Das ist umso erstaunlicher, als doch gerade die digitale Transformation die Lebenswirklichkeiten der vergangenen zehn bis fünfzehn Jahre mehr geprägt hat als alles andere. Oder waren Sie um die Jahrtausendwende schon passionierter Online-Shopper, mobiler Dauersurfer in der U-Bahn und haben ihre Bücher auf E-Readern gelesen?

Und ähnliches gilt auch aus Unternehmenssicht: Ich kann mich noch sehr gut daran erinnern, dass früher bei Problemen mit dem Rechner der IT-Support persönlich vorbeischaute, dass Aufträge per Fax verschickt wurden und dass es behördliche Formulare nur auf dem Amt gab.
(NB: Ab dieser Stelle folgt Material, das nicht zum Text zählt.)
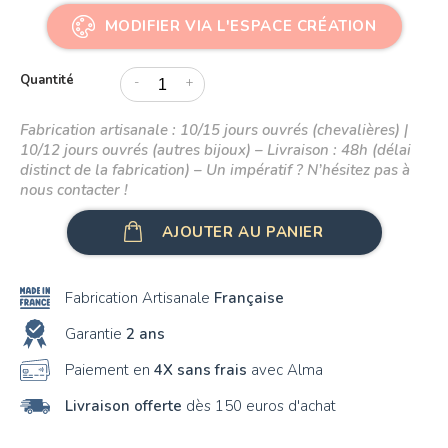
MODIFIER VIA L'ESPACE CRÉATION
Quantité
-
+
Fabrication artisanale : 10/15 jours ouvrés (chevalières) |
10/12 jours ouvrés (autres bijoux) – Livraison : 48h (délai
distinct de la fabrication) – Un impératif ? N’hésitez pas à
nous contacter !
AJOUTER AU PANIER
Fabrication Artisanale
Française
Garantie
2 ans
Paiement en
4X sans frais
avec Alma
Livraison offerte
dès 150 euros d'achat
Die bloße Feststellung, dass Veränderung stattfindet und man mit der Zeit gehen muss, klingt aber einfach nicht so toll wie digitale Transformation – und ich gestehe, dass auch wir jedwede Form von konvergenter Planung unter den Sammelbegriff „Digital Transformation Planning“ zusammengefasst haben. Kurz und knapp verstehen wir darunter, dass es zu jeder „klassischen“ Mediengattung ein digitales Pendant gibt und jede Mediaplanung entsprechend crossmedial gedacht werden muss. Die einzelnen Bestandteile in Form synergetischer Mediaplanungsmodelle sind dabei nicht neu. Integrierte Bewegtbildkampagnen waren schon vor fünf Jahren eine angewandte Planungsvariante. Neu ist allerdings, dass programmatische Einkaufs- und Steuerungsmodelle gewisse Spielarten wie zeitlich synchronisierte TV- und Online-Kampagnen erst praktikabel machen.
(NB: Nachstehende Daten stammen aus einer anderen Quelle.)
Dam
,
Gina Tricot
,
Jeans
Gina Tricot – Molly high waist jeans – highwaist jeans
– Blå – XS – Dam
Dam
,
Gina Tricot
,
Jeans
Programmatic Advertising könnte man übrigens auch als digitale Transformation bezeichnen, wenn sie nicht schon im digitalen Raum stattfände beziehungsweise momentan noch weitestgehend darauf beschränkt wäre. Und man muss auch kein Hellseher sein, um zu der Einsicht zu gelangen, dass sich auch Werbeflächen „klassischer“ Medien in nicht allzu ferner Zukunft programmatisch aussteuern lassen. Ganz real wird an vielen Stellen bereits mit entsprechenden Modellen experimentiert, wie diverse aktuelle Ansätze im Bereich Out of Home, Radio, TV und Print zeigen.
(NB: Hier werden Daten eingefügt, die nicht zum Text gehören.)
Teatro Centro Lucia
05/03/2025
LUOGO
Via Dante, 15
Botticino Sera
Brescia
Fest steht: Klassische Medien bleiben auch weiterhin ein wichtiger Bestandteil werblicher Kommunikation – auch wenn die digitale Nutzung und damit auch Werbung künftig natürlich weiter zunehmen werden. Denn nur weil es zu allen Gattungen eine digitale Alternative gibt, sagt dies noch nichts über den Budget-Split aus. Es muss im Einzelfall entschieden werden, mit welchem Verhältnis die höchste Mediaeffizienz erreicht wird und ob somit die Ausrichtung einen digitalen oder analogen Schwerpunkt hat.

Irgendwann werden wir einfach keine Klassifizierung mehr nach „alt“ und „neu“, „klassisch“ und „online“ oder „digital“ und „analog“ vornehmen. Prozessual gesprochen werden die digitalen und klassischen Planungen weiter zusammenwachsen und ein stetiger kreativer Umgang mit den sich weiterentwickelnden Möglichkeiten der Schlüssel zum Erfolg sein.

Zur Beruhigung all derer, die glauben, was verpasst zu haben, sei gesagt, dass die Veränderungen zumeist nicht von heute auf morgen die Welt auf den Kopf stellen, sondern schleichenden Fußes daherkommen. Nur ignorieren sollte man sie dauerhaft nicht (außer man will hauptberuflich mediale Untergänge prognostizieren). Und so ist es vielleicht ganz gut, wenn Buzzwords die Runde machen. Sie sensibilisieren und öffnen im Idealfall den Blickwinkel oder füllen im nicht so idealen Fall zumindest das Phrasenschwein.